By: Bob Klein. On Aug. 8. 2012. Filed under Business management, Embezzlement, Employee theft, Fraudulent conduct.

Some friends have offered their thoughts on the two-part embezzlement series.  I want to share one particularly acute set of observations, offered by a retired CEO and principal shareholder of a local manufacturer, whom I will call “Steve.”  Steve’s company employed (and still employs) several hundred people; and, over the course of several decades, he developed a keen understanding of the relationship between owners and employees.

In Steve’s view, my series neglected the principal protagonist in a private company, the business owner and his or her role in discouraging fraud.  The buck starts and stops at the top of every business.  A business owner must lead by example, demonstrating his own steadfast commitment to business virtue.  Steve insisted on keeping accurate books.  He never took a free meal or a postage stamp.  Company money was company money and not an extension of Steve’s personal bank account.  He always submitted scrupulously honest expense vouchers. He never allowed the company to pay for his personal meals or vacations.  He respected his company’s autonomy; and acted as an honest steward of his staff and his company’s well being.  He made sure his staff knew how he behaved.

Steve set the tone.  Senior managers noticed his commitment to business ethics.  They patterned their own behavior accordingly.  Middle managers followed the lead of their seniors and so on throughout the entire staff.

Steve never tried to live like a monk.  If he could justify paying himself a bonus, he followed company protocol.  He asked his board of directors to approve it and the company paid him the bonus net of taxes.  Simple.

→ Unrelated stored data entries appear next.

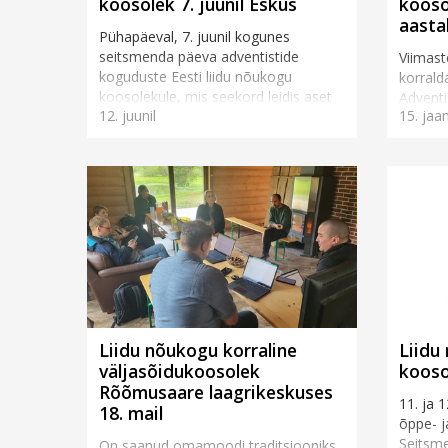
koosolek 7. juunil Eskus
koosol
aasta
Pühapäeval, 7. juunil kogunes
seitsmenda päeva adventistide
Viimast
koguduste Eesti liidu nõukogu
korral
koosolekule, mis seekord leidis aset
Adventi
12. juunil
15. jaan
Loovusmajas, Tagametsa külas,
nõndan
Harjumaal. Koosoleku päevakorras
jaanuar
o...
lõppenu
Liidu nõukogu korraline
Liidu
väljasõidukoosolek
kooso
Rõõmusaare laagrikeskuses
11. ja 
18. mail
õppe- j
Seitsme
On saanud omamoodi traditsiooniks,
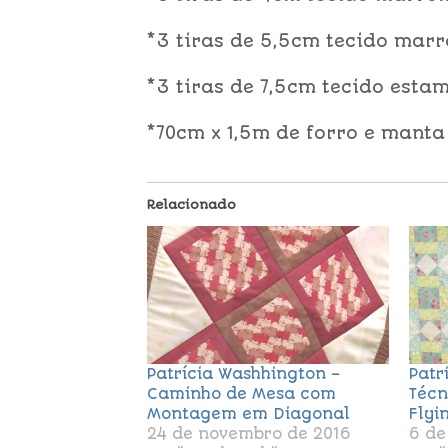
*3 tiras de 5,5cm tecido ma
*3 tiras de 7,5cm tecido est
*70cm x 1,5m de forro e manta
Relacionado
Patrícia Washhington –
Patr
Caminho de Mesa com
Técn
Montagem em Diagonal
Flyi
24 de novembro de 2016
6 de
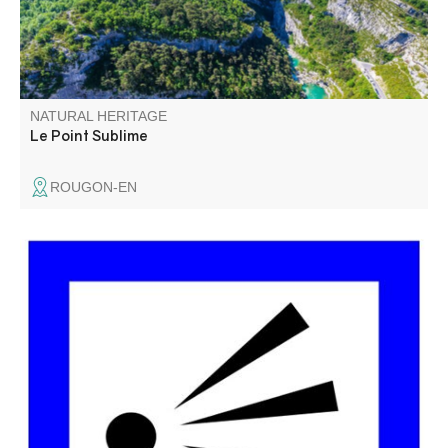
NATURAL HERITAGE
Le Point Sublime
ROUGON-EN
Imbut vient de l’occitan et veut dire « entonnoir ». Du
belvédère on peut apercevoir le chaos de l’Imbut, en bas,
dans la rivière. Le Verdon y disparaît sous des blocs de
roches pour réapparaître quelques centaines de mètres
plus loin.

Steve offered a related observation.  Don’t underpay your staff.  An owner should want his staff to know that they are being fairly compensated.  Owners who squeeze salaries to line their own pockets cannot hide that fact.  An infamous episode of baseball history will illustrate the point.  The Chicago “Black Sox” pocketed gamblers’ bribes to throw the 1919 World Series.  Eight players were banned for life; and they all bitterly complained that they were entitled to their own payday because their boss, the White Sox owner, Charlie Comisky, was a notorious cheapskate, who never paid them a fair salary.  Miserly pay grinds away at staff morale and encourages those with larcenous hearts to even the score.  More broadly, one cannot build a successful business if the owner chronically underpays her staff.

Owners who cook their books, who cheat the government, who charge their companies for personal expenses, or who squeeze their employees tempt employee fraud.  Every employee engages in bits of dishonesty, if it is only to take a pad of paper; and it is only a tiny fraction of employees that will cross the line to outright thievery.  The owner, whether he knows it or not, is coaxing the incipient crooks among his staff to stay clean–or not, by how he behaves.

The crooked owner opens the way for his employees to steal without fear of punishment.  I know of one instance where an underhanded business owner discovered forged checks, totaling several hundred thousand dollars.  He confronted his bookkeeper, who coolly told him that if he called the police, they would both go to jail.  The owner fired the employee, but never reported the crime.

I have no data to support this, but I would not be shocked to learn that 15% of business owners engage in doubtful or illicit practices–practices that encourage employee embezzlement and lead to under-prosecution.

Aside from encouraging embezzlement, an owner’s indiscretions will inevitably boil over and create other expensive messes.  Consider:  How should a tax cheat terminate his malingering employee?  How much severance should he pay?  Does he know that the employee probably knows that the IRS pays bounties to whistle blowers?  Does he know that the IRS has a hot line?  What if the employee later sues for wrongful termination, claiming that he was fired, not because of poor performance, but because he was a whistle blower?